Monday, September 19th, 2011

not working as states move very slow to help the jobless make mortgage payments, reported by USA Today.

Mortgage rates fall to the lowest level in six decades

Friday, September 16th, 2011

Freddie Mac says the average rate on the 30-year fixed mortgage fell to 4.09 percent this week, down from 4.12 percent. That’s the lowest rate seen since 1951.  Banks are insisting on higher credit scores and 20 percent down payments for first-time buyers. Yet, banks own over 1 million vacant foreclosed homes they can’t sell. It is up to them to solve the problem.

Foreclosures rise in August

Thursday, September 15th, 2011

up 7% compared to July, but were still 33% lower than they were a year ago — marking the eleventh straight month of year-over-year declines, according to RealtyTrac, an online marketer of foreclosed properties.

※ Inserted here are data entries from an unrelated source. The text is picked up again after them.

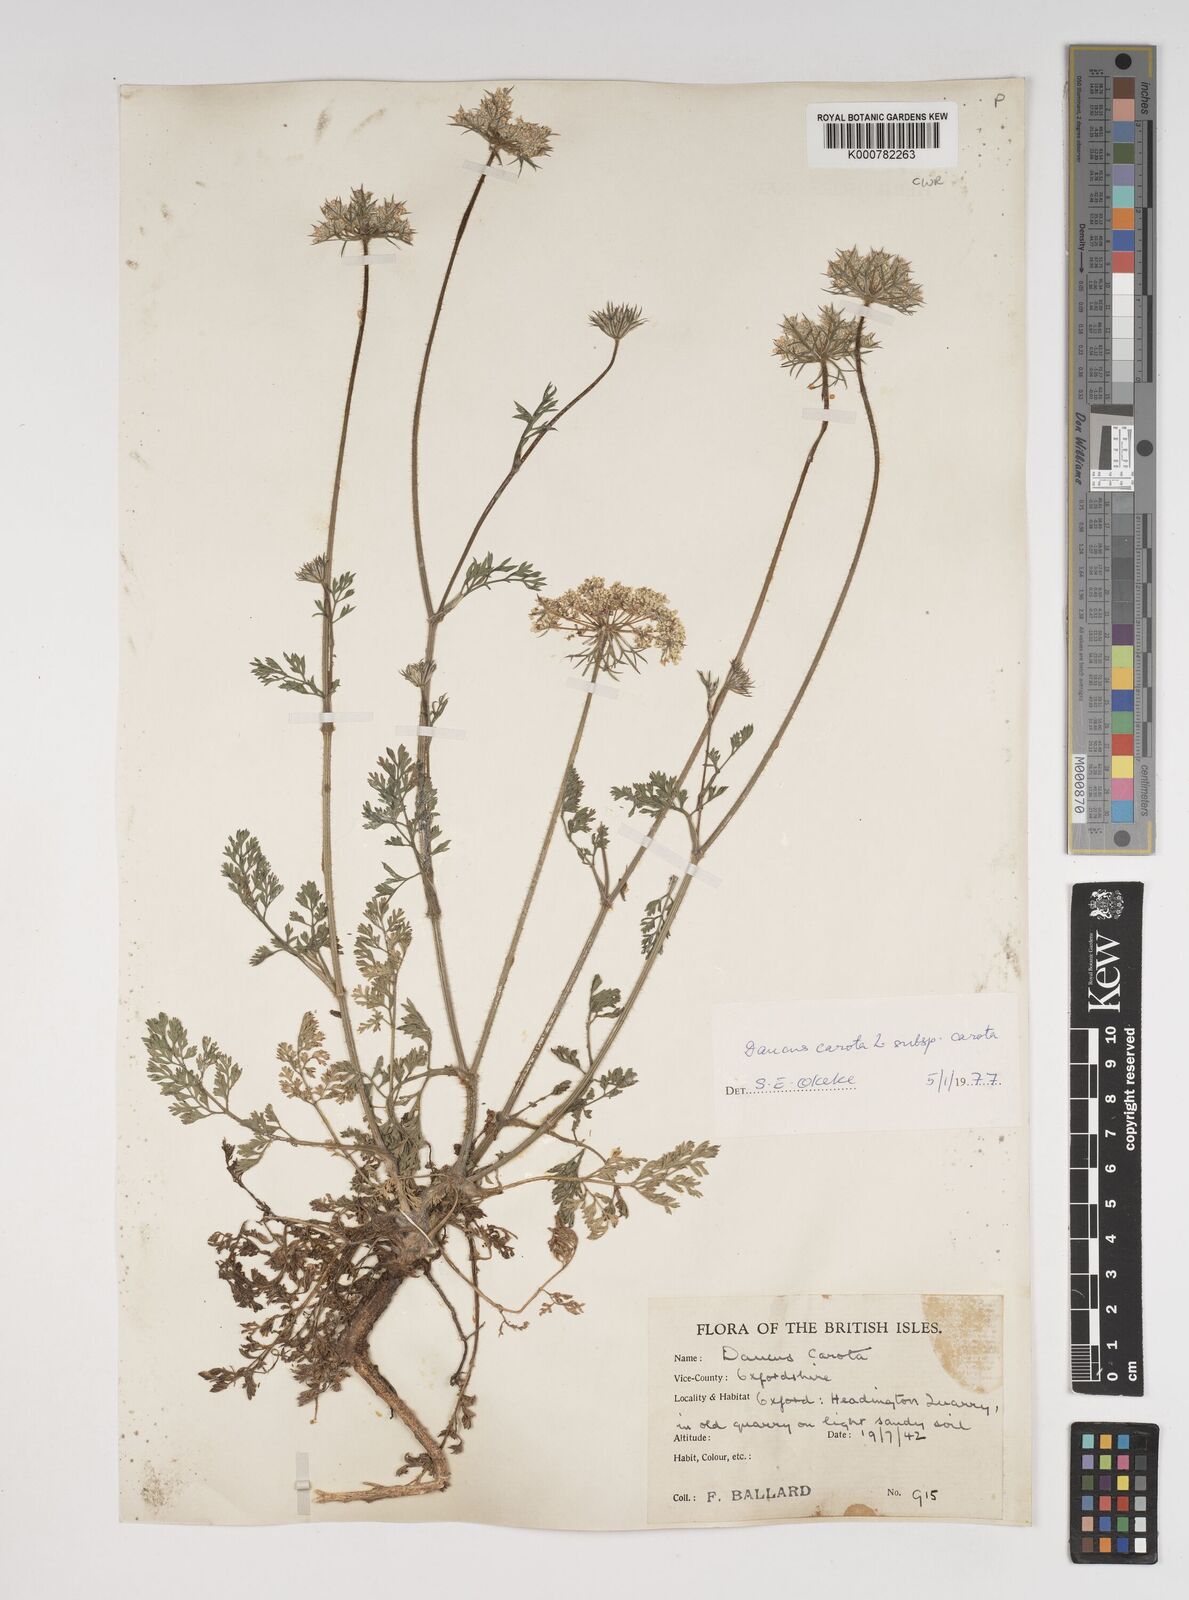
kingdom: Plantae
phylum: Tracheophyta
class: Magnoliopsida
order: Apiales
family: Apiaceae
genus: Daucus
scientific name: Daucus carota
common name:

Meanwhile, foreclosure auctions were scheduled for 84,405 homes, the lowest number in more than three years. Is the cup half empty or half full?

President spoke, now FSBO.com speaks

Friday, September 9th, 2011

good ideas by the President, but all involve spending money. Here is FSBO.com’s idea of jobs creation and economic stimulus without Govt spending:

Sell all FNMA, Freddie and HUD homes by year end with the following incentives:
1. with 20% down, no credit report needed, 5% rate on a 15 yr mortgage
2. no capital gains tax when these properties are resold

Credit reports did not prevent the financial and housing problems, but they are getting in the way of a rebound in values!! These properties require materials purchased and labor hired to fix them up, thus increase home values!! Everybody wins and no govt money spent!!

Residential power use falls

Wednesday, September 7th, 2011

Reversing an upward trend that has been almost uninterrupted since Thomas Edison invented the modern light bulb.  The reasons are many, such as; efficient types of lighting and electric devices, home energy savings programs, and in tough times, people do turn off things when not in use.